## WHAT TO DO
Retype, exactly as they appear below, the lines between the line holding "helyben használat a Tudásközpont épületében" and the line holding "vonatkozóan késedelmi díjat", both ends included.

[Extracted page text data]

• • • • •

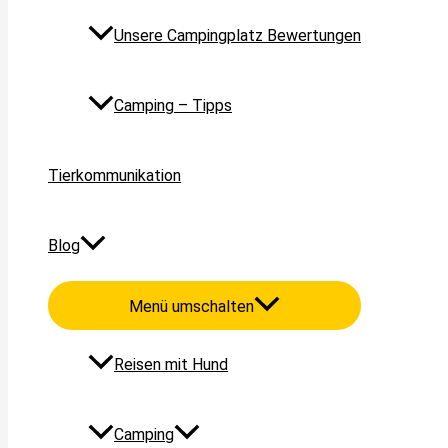
Unsere Campingplatz Bewertungen
Camping – Tipps
Tierkommunikation
Blog
Menü umschalten
Reisen mit Hund
Camping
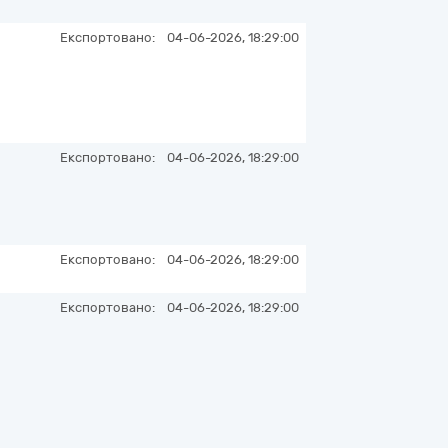
Експортовано:
04-06-2026, 18:29:00
Експортовано:
04-06-2026, 18:29:00
Експортовано:
04-06-2026, 18:29:00
Експортовано:
04-06-2026, 18:29:00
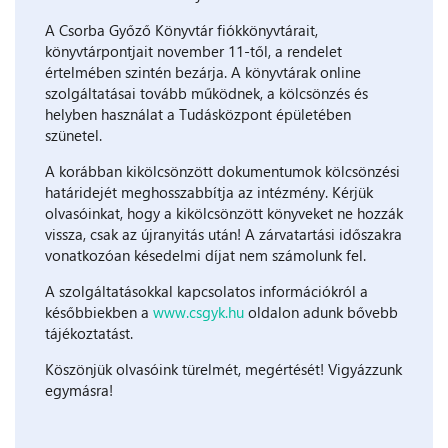
A Csorba Győző Könyvtár fiókkönyvtárait,
könyvtárpontjait november 11-től, a rendelet
értelmében szintén bezárja. A könyvtárak online
szolgáltatásai tovább működnek, a kölcsönzés és
helyben használat a Tudásközpont épületében
szünetel.
A korábban kikölcsönzött dokumentumok kölcsönzési
határidejét meghosszabbítja az intézmény. Kérjük
olvasóinkat, hogy a kikölcsönzött könyveket ne hozzák
vissza, csak az újranyitás után! A zárvatartási időszakra
vonatkozóan késedelmi díjat nem számolunk fel.
A szolgáltatásokkal kapcsolatos információkról a
későbbiekben a
www.csgyk.hu
oldalon adunk bővebb
tájékoztatást.
Köszönjük olvasóink türelmét, megértését! Vigyázzunk
egymásra!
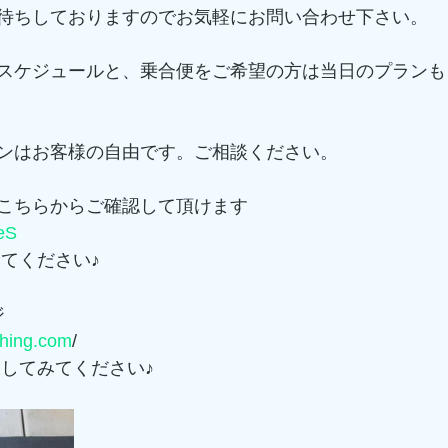
待ちしておりますのでお気軽にお問い合わせ下さい。
スケジュールと、乗合便をご希望の方は当日のプランも
ンはお客様の自由です。ご相談ください。
こちらからご確認して頂けます
LeS
みてください♪
ジ
shing.com
/　
索してみてください♪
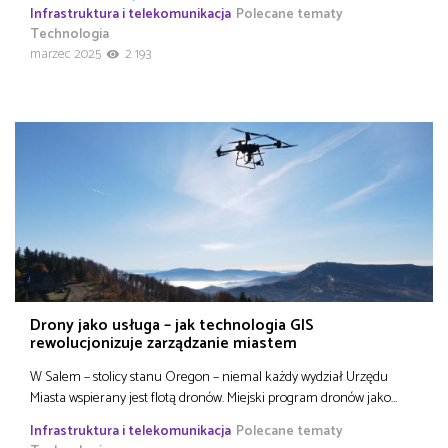
Infrastruktura i telekomunikacja
Polecane tematy
Technologia
marzec 2025
2 193
Drony jako usługa – jak technologia GIS
rewolucjonizuje zarządzanie miastem
W Salem – stolicy stanu Oregon – niemal każdy wydział Urzędu
Miasta wspierany jest flotą dronów. Miejski program dronów jako…
Infrastruktura i telekomunikacja
Polecane tematy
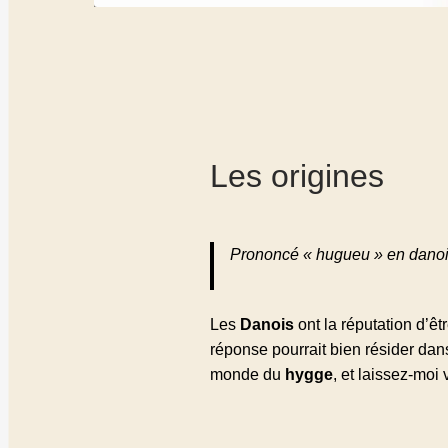
Les origines
Prononcé «
hugueu
» en danois
Les
Danois
ont la réputation d’ê
réponse pourrait bien résider dan
monde du
hygge
, et laissez-moi 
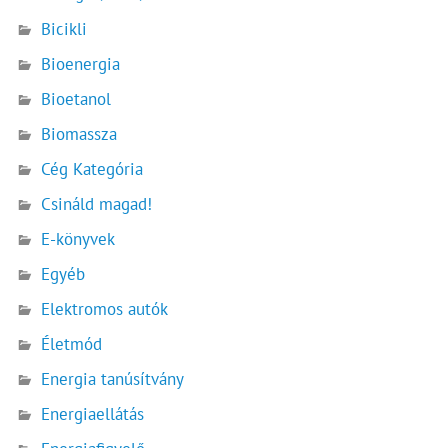
Bicikli
Bioenergia
Bioetanol
Biomassza
Cég Kategória
Csináld magad!
E-könyvek
Egyéb
Elektromos autók
Életmód
Energia tanúsítvány
Energiaellátás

• • • • •

## SOLUTION FOR THIS TASK
helyben használat a Tudásközpont épületében
szünetel.
A korábban kikölcsönzött dokumentumok kölcsönzési
határidejét meghosszabbítja az intézmény. Kérjük
olvasóinkat, hogy a kikölcsönzött könyveket ne hozzák
vissza, csak az újranyitás után! A zárvatartási időszakra
vonatkozóan késedelmi díjat nem számolunk fel.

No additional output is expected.